Taalstrijd

‘Iedereen mag er zijn en hoort erbij’, is een van de vele credo’s van de Europese Unie. En dan het liefst in z'n eigen taal, wat verklaart waarom er 24 officiële EU-talen zijn.

Alle EU-documenten, zoals wetsvoorstellen, zijn in deze 24 talen beschikbaar. Dit is natuurlijk een enorme bron van werkgelegenheid: de EU beschikt over een van de grootste vertaaldiensten ter wereld. Daar buigen 1750 vertalers zich over teksten en zijn 600 tolken actief tijdens vergaderingen en hoorzittingen. Bovendien zijn er ook nog 600 zogenoemde ondersteunende medewerkers in dienst en wordt gebruik gemaakt van 3000 freelance tolken.

Bij vergaderingen heeft elke stoel een koptelefoon waarmee je een taal kan kiezen om de live vertaling te volgen. De meeste Europarlementariërs spreken in het Engels of Frans en zijn voor zover hun retorisch talent het toestaat goed te volgen. Soms is het ook nog wel leuk om te zien hoeveel ik begrijp van bijvoorbeeld het Hongaars (niets), maar meestal moet ik na een paar zinnen opgeven en de koptelefoon erbij pakken. En dan kan het genieten beginnen: sommige tolken halen veel voldoening uit het kopiëren van de exacte intonatie van de spreker. Anderen houden het liever zo monotoon mogelijk. En als je naar de tolk in plaats van de persoon aan het woord kijkt, zie je dat ze vaak enthousiaste handgebaren en gezichtsuitdrukkingen toevoegen.

Ook Brussel zelf is een taalwalhalla. De stad is officieel tweetalig. Dat zie je bijvoorbeeld terug op de straatnaambordjes, die best wel ver gaan. De Rue du Souvenir is bijvoorbeeld in het Nederlands ‘Gedachtenisstraat’. En hoewel buiten het toeristische stadscentrum nauwelijks Nederlands wordt gesproken, lijkt iedere winkelier zich toch verplicht te voelen alle informatie in beide talen aan te bieden. Nu staat dat bordje boven een winkelcentrum met daarop ‘Lach, je bent in Matongé’ misschien bijzonder uitnodigend, de kans is vele malen groter dat je in het Lingala te woord wordt gestaan dan in het Nederlands.

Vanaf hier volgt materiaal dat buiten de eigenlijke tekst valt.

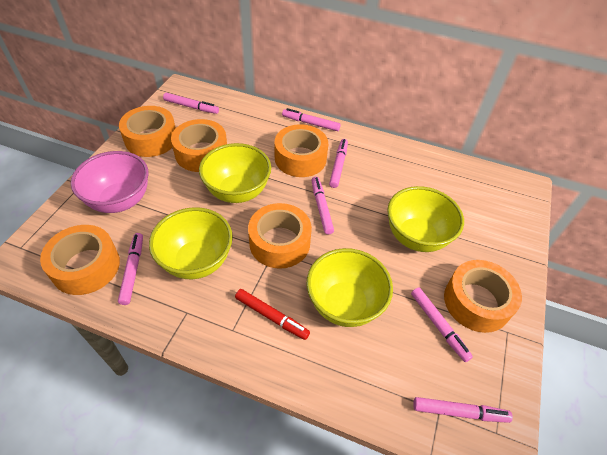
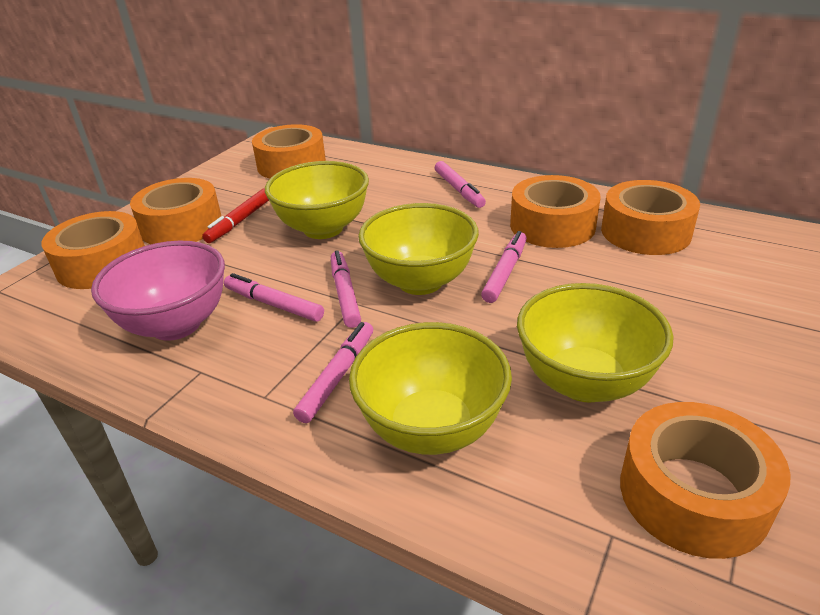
pink marker: [118,233,143,305] [163,93,219,114] [282,108,341,131] [312,177,334,234] [329,139,348,188] [411,287,473,362] [413,397,513,423] = 7 -> [224,273,324,322] [293,322,373,423] [331,250,361,328] [435,161,486,208] [481,231,527,303] = 5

De taalverschillen tussen Nederlanders en Vlamingen mogen echter ook niet onderschat worden. Onze vaatdoek is hier een schotelvod (wat in mijn ogen een wat realistischere beschrijving is van dat vieze, gele doekje dat altijd veel te lang en drijfnat in de gootsteen blijft liggen). Lopen is niet alleen wandelen maar ook rennen, wat bordjes verklaart waarop ‘niet door de gang lopen’ staat. Iets irritants is hier ambetant en een zwager is een schoonbroer. Een rotonde, in het Frans rond-point, is in Belgische standaardtaal een rondpunt. Mijn favoriete nieuwe woord is toch wel ‘marginaal’ als in ‘hij is echt een marginaal’. Een woord dat we in Nederland meestal alleen gebruiken bij economieles.

Wat mijn huisgenoten overigens opvalt: Nederlanders vinden alles ‘lekker’. Willen ze een koekje? ‘Ja lekker!’ Hoe was hun dag? ‘Lekker gewerkt, lekker gewandeld, even lekker een stukje gefietst!’ Saluukes!